This covering of the eggs by the parent is not unique in the bird world. The pied-billed grebe of North America also does this. When disturbed at the nest the incubating bird has been seen to use quick pecking motions to draw material from the edge of the nest over the eggs. Instead of leaving the eggs exposed the nest simply looks like a heap of trash and may thus escape the attention of a predator. It used to be thought that this grebe used to incubate only at night, leaving the eggs covered during the day to be incubated by the heat from the sun and from the decaying vegetation of the nest. However, recent studies have shown this is not the case, and protection by concealment seems to be the main advantage of this behavior.

Yet another species of quite a different group, the eider duck, covers its eggs on leaving them. The eider's nest is characterized by a blanket of down, plucked from the breast of the bird, and when the female has time, when she leaves the nest she pulls the edges of the down blanket over the eggs, perhaps for concealment, perhaps for the sake of the down's insulating properties, keeping the eggs warm in a northern climate during the parent's absence.

Here we have covering of eggs for what seems to be very different purposes: to keep the eggs cool; to keep them warm; and to hide them from view.

THE SNOWY OWL AS A TRADE INDEX [Ref]

Angus Gavin was a fur trader at the Perry River post of the Hudson's Bay Company on the edge of the Arctic Ocean. White foxes were the chief fur brought in, and the Eskimos were the trappers. Sometimes it was necessary to advance credit to an Eskimo, against the expectation of a coming season's catch out of which the advance was to be repaid. Gavin, who was a keen naturalist as well as trader, writes, "I used my observation on Snowy Owl abundance to govern extension of credit...." When snowy owls were abundant he could extend liberal credit to the Eskimo with every assurance the white-fox catch would be good and that the Eskimo would be able to liquidate his debt. When snowy owls were scarce little credit would be extended, for the white-fox catch would be small.

In general we've accepted the value of birds to man, and are appreciative of the complicated web of life in which one animal affects many others. But this use of snowy-owl abundance as a guide in granting credit strikes me as novel. Actually, of course, it is quite sound, for it uses one part of the chain that links such diverse items as owls, lemmings, foxes, Eskimo, fur trader, and finally of course milady in her white-fox furs.

LEMMINGS IMPORTANT First of the factors involved is, of course, the vegetation; the grasses, herbs, and tiny dwarf shrubs of the Arctic barrens. The next are the lemmings, mouselike creatures of the Far North that eat the vegetation. They are the first step in turning grass into flesh and fur and feathers. One of the striking facts of lemming biology is the fluctuation in their numbers. Some years they swarm, lemmings are everywhere, and in places they erupt in vast emigration, the tundra and the sea ice being covered with masses of moving lemmings. We know this best from the accounts written about the lemmings of Norway, but the same thing occurs in the American Arctic. At other times they're scarce and it is difficult to find even one. Strangely there's a periodicity in this, and periods of abundance and scarcity tend to recur every four years. What happens or what causes it we don't know.

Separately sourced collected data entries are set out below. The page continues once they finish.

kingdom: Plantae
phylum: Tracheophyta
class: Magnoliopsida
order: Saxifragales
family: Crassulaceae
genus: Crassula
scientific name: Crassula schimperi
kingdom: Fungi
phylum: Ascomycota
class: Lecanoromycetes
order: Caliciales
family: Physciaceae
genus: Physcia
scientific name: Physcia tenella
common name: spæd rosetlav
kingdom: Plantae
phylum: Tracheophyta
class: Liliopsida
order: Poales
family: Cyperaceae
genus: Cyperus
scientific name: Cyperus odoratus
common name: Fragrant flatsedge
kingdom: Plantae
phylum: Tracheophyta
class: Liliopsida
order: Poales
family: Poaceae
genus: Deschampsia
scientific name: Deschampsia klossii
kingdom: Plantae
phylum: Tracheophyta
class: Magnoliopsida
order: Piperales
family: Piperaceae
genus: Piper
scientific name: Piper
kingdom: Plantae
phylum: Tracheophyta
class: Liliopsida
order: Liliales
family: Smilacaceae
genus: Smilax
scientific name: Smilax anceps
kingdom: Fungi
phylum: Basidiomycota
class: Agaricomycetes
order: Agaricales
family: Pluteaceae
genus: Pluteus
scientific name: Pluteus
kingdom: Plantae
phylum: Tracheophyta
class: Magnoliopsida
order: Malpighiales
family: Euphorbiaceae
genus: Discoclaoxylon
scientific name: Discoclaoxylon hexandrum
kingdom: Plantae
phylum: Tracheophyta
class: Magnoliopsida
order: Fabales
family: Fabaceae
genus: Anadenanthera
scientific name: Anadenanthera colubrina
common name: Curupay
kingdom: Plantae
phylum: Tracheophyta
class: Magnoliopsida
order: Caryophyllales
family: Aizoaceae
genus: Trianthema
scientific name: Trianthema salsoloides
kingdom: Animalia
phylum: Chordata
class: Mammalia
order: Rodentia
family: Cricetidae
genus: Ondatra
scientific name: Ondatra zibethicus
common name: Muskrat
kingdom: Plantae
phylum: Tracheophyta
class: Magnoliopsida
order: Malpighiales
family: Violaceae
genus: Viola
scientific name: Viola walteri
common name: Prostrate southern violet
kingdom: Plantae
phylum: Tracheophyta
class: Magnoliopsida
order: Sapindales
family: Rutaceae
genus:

The Arctic fox, staple fur bearer of the Far North, and the snowy owl both prey on lemmings. Lemmings are so important to them that when lemmings are abundant the foxes and the owls prosper and multiply; when the lemmings are scarce the foxes and the owls starve or migrate, in any case where there are few lemmings there are few foxes or owls.

Thus we see how it is that an abundance of snowy owls can indicate that the Eskimo will make a good fox catch and the trader will do good business.